António Lobo Antunes

Um novo encontro com o escritor que acredita que quanto mais silêncio houver num livro, melhor ele é
01/11/2004

Comecei a escrever nestes blocos que eram os das receitas do Hospital Miguel Bombarda, do meu pai.

Além da esquina, sob o umbral de um prédio centenário lê palavras escritas e

Os meus pais não queriam que eu escrevesse. Portanto, eu tinha que escrever em folhas pequenas: tinha o livro de Geografia ou de História posto por baixo, ouvia os passos deles e trocava a ordem. Ainda hoje, escrevo com um livro aberto. Está aí. Para os adultos, eu era um fator de inquietação permanente. Os meus irmãos eram bons alunos, eu era o mau aluno. A minha mãe conta que foi pedir aos professores do liceu que me sentassem à frente porque eu estava sentado ao contrário nas carteiras. Ela dizia: “Tiras o curso, sempre te deixo com uma enxada”. Eu compreendo.

fica apenas esse tempo antes de entrar no restaurante e sentar na cadeira puxada pelo garçom negro e de sorriso contido.

Um escritor, um compositor, um fotógrafo que não tenha talento, a partir dos 40 começa a ficar muito amargo. Já reparou na quantidade de bares cheios de escritores que não escrevem, de pintores que não pintam? Penso que eles, à maneira deles, estavam a tentar proteger-me.

Abre o cardápio e

(quantas vezes é preciso escolher o que se sabe ser o seu valor como o soldado que sabe matar e não sabe se deve continuar a fazer o que tanto faz bem pois existem tantas outras coisas que poderiam ser feitas a contento e terem menores implicações e)
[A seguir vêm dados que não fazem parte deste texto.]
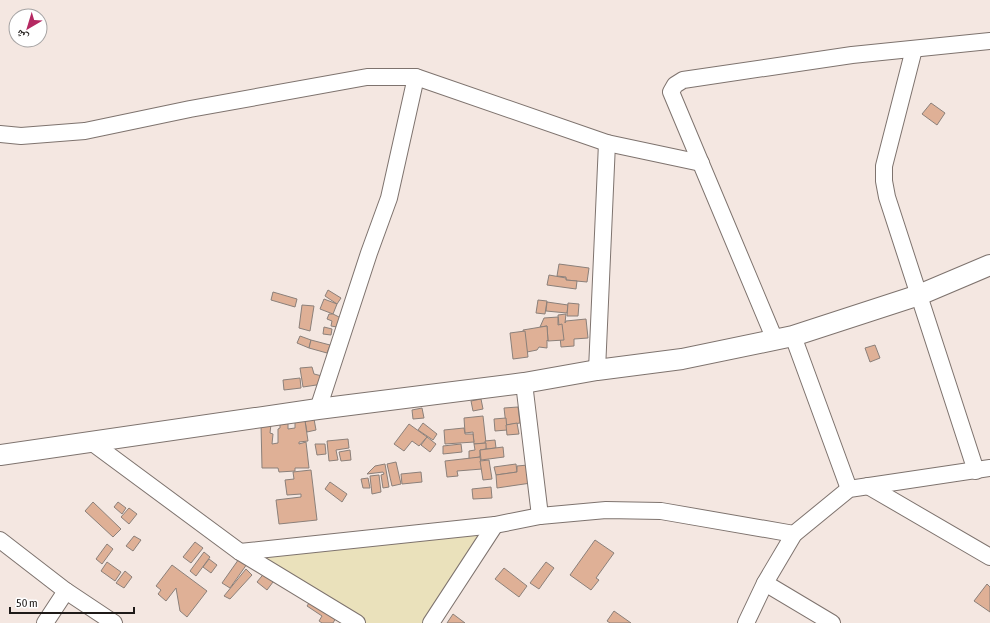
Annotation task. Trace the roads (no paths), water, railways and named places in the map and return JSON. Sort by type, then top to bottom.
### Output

pede um copo de água mineral e algum gelo e passa as duas mãos sobre a toalha, esticando o tecido e retirando com cuidado qualquer ruga. Toca o vaso de cristal e vê o crisântemo tremer e no desviar do galho podado ainda cedo, hoje, enxerga uma bela mulher de rosto trágico e vestido vermelho, acompanhada de um homem dezenas de anos mais velho e a mulher nos seus trinta e poucos anos cumpre o respeito de apenas mordiscar uma torrada e beber curtos goles de vinho tinto, enquanto o velho glutão segue em sua ira pantagruélica como a querer devorar todo o estoque de embutidos do fino restaurante.

(duas horas depois, vou estar olhando o velho glutão enfiar a língua suja na boca contida da mulher de trinta anos e estômago retraído e vou lembrar pouco da conversa com Lobo Antunes, do mesmo modo que ele não se lembrou de mim e que isso realmente importa se daqui a pouco tempo, duas horas apenas, cada um terá ido para sua vida sem o outro?)

Enfia uma das mãos no bolso

Toda a minha construção mental foi feita para escrever. Eu mesmo me construí todo nesse sentido — para escrever.

e coloca sobre a mesa um pequeno gravador digital e o liga e pisca diversas vezes enquanto segue o movimento de poucas pessoas no frescor de um dia anormal em Lisboa, atulhada de sobressaltados europeus insistentes em supor na vetusta cidade um algo de uma Europa antiga e que hoje não mais se vê em outras capitais reconstruídas, renovadas, odorizadas com o fino perfume da modernidade decadente.

Mas os livros também são silêncio. Já reparou? Quando a gente houve o Sinatra cantar, o que o torna ainda mais extraordinário é o silêncio. Como aquele homem gere as pausas! Outro dia estava a ouvir [tanto quanto consigo ouvir] os Impromptus de Schubert, pelo Alfred Brendel, salvo erro. Aquilo está cheio de silêncio, meu Deus! Se calhar toda a arte devia tender para o silêncio. Quanto mais silêncio houver num livro, melhor ele é. Porque nos permite escrever o livro melhor, como leitor.

(Mia Couto disse que Lobo Antunes é louco)

Lá fora, homens de barba e barriga avantajada jogam porrinha. Dois deles estão sem camisa e um terceiro acende o cigarro pelo avesso e é avisado e ri e acende o lado certo. A fumaça que escapa sobe com o vento e ele ri sozinho do rosto de fome de um loiro que quebra o pescoço e parece babar à vontade do tabaco.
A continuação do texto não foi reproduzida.